Data centre providers on expansion mode

Rajesh Kurup Updated - May 30, 2013 at 08:59 PM.

Indian data centre providers are sprucing up capacity, banking on the rebounding economy, growth in e-governance and expected data residency norms.

The investments in data centres - facilities that house computer systems and store data - are occurring in both captive (firms setting up centres for their own use) and third-party (outsourced).

“During the last 2-3 years, there have been a lot of investments in national e-governance projects and this has led to an increase in demand of data centres,” Nasscom Vice-President Rama Vedashree said, adding that investments are coming in for both greenfield (new) and brownfield (existing) and traditional IT firms.

Growing demand

According to Nasscom, India’s data centre market was at about $2.2 billion in 2012. It is estimated to grow by more than 8 per cent over the next 3-4 years.

Tulip Telecom is planning to set up large data centres in Delhi and Mumbai over the next three years, even though it is yet to take a call on the capacity hike, its Executive Director Deepinder Singh Bedi said.

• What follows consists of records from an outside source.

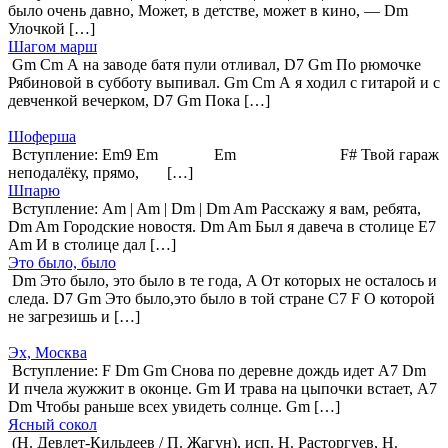
было очень давно, Может, в детстве, может в кино, — Dm
Улочкой […]
Шагом марш
Gm Cm А на заводе батя пули отливал, D7 Gm По рюмочке
Рябиновой в субботу выпивал. Gm Cm А я ходил с гитарой и с
девченкой вечерком, D7 Gm Пока […]
Шоферша
Вступление: Em9 Em Em F# Твой гараж
неподалёку, прямо, […]
Шпарю
Вступление: Am | Am | Dm | Dm Am Расскажу я вам, ребята,
Dm Am Городские новостя. Dm Am Был я давеча в столице E7
Am И в столице дал […]
Это было, было
Dm Это было, это было в те года, A От которых не осталось и
следа. D7 Gm Это было,это было в той стране C7 F О которой
не загрезишь и […]
Эх, Москва
Вступление: F Dm Gm Снова по деревне дождь идет A7 Dm
И пчела жужжит в оконце. Gm И трава на цыпочки встает, A7
Dm Чтобы раньше всех увидеть солнце. Gm […]
Ясный сокол
(Н. Девлет-Кильдеев / П. Жагун), исп. Н. Расторгуев, Н.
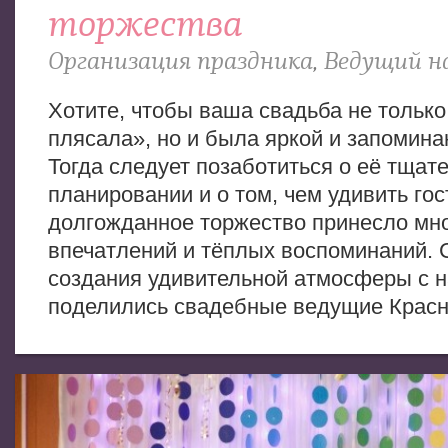
торжества
Организация праздника
,
Ведущий на
Хотите, чтобы ваша свадьба не только
плясала», но и была яркой и запомин
Тогда следует позаботиться о её тщат
планировании и о том, чем удивить гос
долгожданное торжество принесло мн
впечатлений и тёплых воспоминаний. 
создания удивительной атмосферы с 
поделились свадебные ведущие Красн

The company has about one million sq ft of space across Delhi, Mumbai, Navi Mumbai, Bengaluru and Kolkata, with a total raised floor space of 5 lakh sq ft.

“The demand for data centre space is from IT and IT-enabled service firms, banking and financial services sector, telecom companies, Internet service providers and consumer goods firms,” K.K. Shetty, Director, India & SAARC (Enterprise & Telecom Networks) at TE Connectivity, said.

The connectivity solutions provider has already setup about eight data centres for the Government sector.

Sify Technologies is another firm looking to increase data centre capacity. The company, which has been investing about 40 per cent of its total spend to build capacity since FY’08, has close to nine lakh sq ft of space. The Software Technology Parks of India is setting up a 10,000-sq ft space data centre in Hyderabad for small and medium enterprises.

The current data centre space available is India is about 3.7 million sq ft as of 2012-end. This is estimated to rise to 6.3 million sq ft by 2017, said Naresh Singh, Principal Research Analyst with Gartner.

CtrlS, Hyderabad-based data centre services provider, would add another 5,500 racks in the next 8–12 months across Delhi, Bangalore and Chennai. It has a present capacity of about 6,500 racks in Hyderabad and Mumbai.

“Data centre capacity is concentrated across certain cities such as Bangalore, Mumbai and Hyderabad, while growth is now coming in from Delhi and other cities. There is dearth in some cities, overcapacity in certain other cities,” said KPMG India Partner Akhilesh Tuteja.

Regulators’ plan

With regulators such as Reserve Bank of India planning to make it mandatory for data to reside within the geographic boundaries of the country, the demand for space would only grow increase further. And data centre players are well aware of this.